Every record below needs to be set down exactly. Pictures do not belong in the copy.

**** INPUT ****

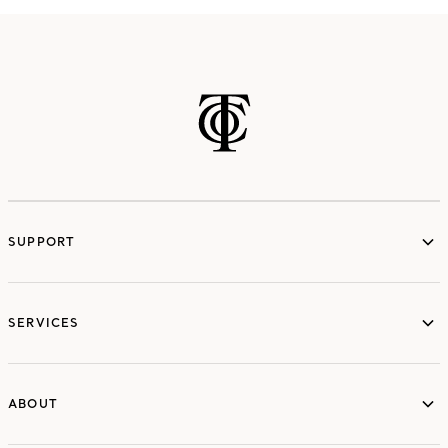
SUPPORT
services
SERVICES
ABOUT
ABOUT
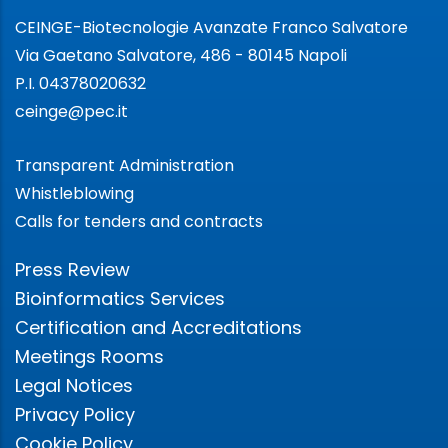
CEINGE-Biotecnologie Avanzate Franco Salvatore
Via Gaetano Salvatore, 486 - 80145 Napoli
P.I. 04378020632
ceinge@pec.it
Transparent Administration
Whistleblowing
Calls for tenders and contracts
Press Review
Bioinformatics Services
Certification and Accreditations
Meetings Rooms
Legal Notices
Privacy Policy
Cookie Policy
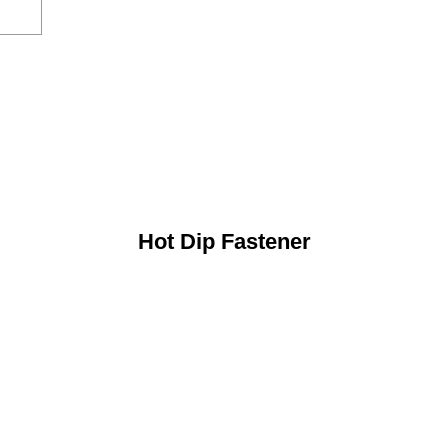
Hot Dip Fastener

****

WRITTEN RESPONSE:
SUPPORT
services
SERVICES
ABOUT
ABOUT
CEINGE-Biotecnologie Avanzate Franco Salvatore
Via Gaetano Salvatore, 486 - 80145 Napoli
P.I. 04378020632
ceinge@pec.it
Transparent Administration
Whistleblowing
Calls for tenders and contracts
Press Review
Bioinformatics Services
Certification and Accreditations
Meetings Rooms
Legal Notices
Privacy Policy
Cookie Policy
Hot Dip Fastener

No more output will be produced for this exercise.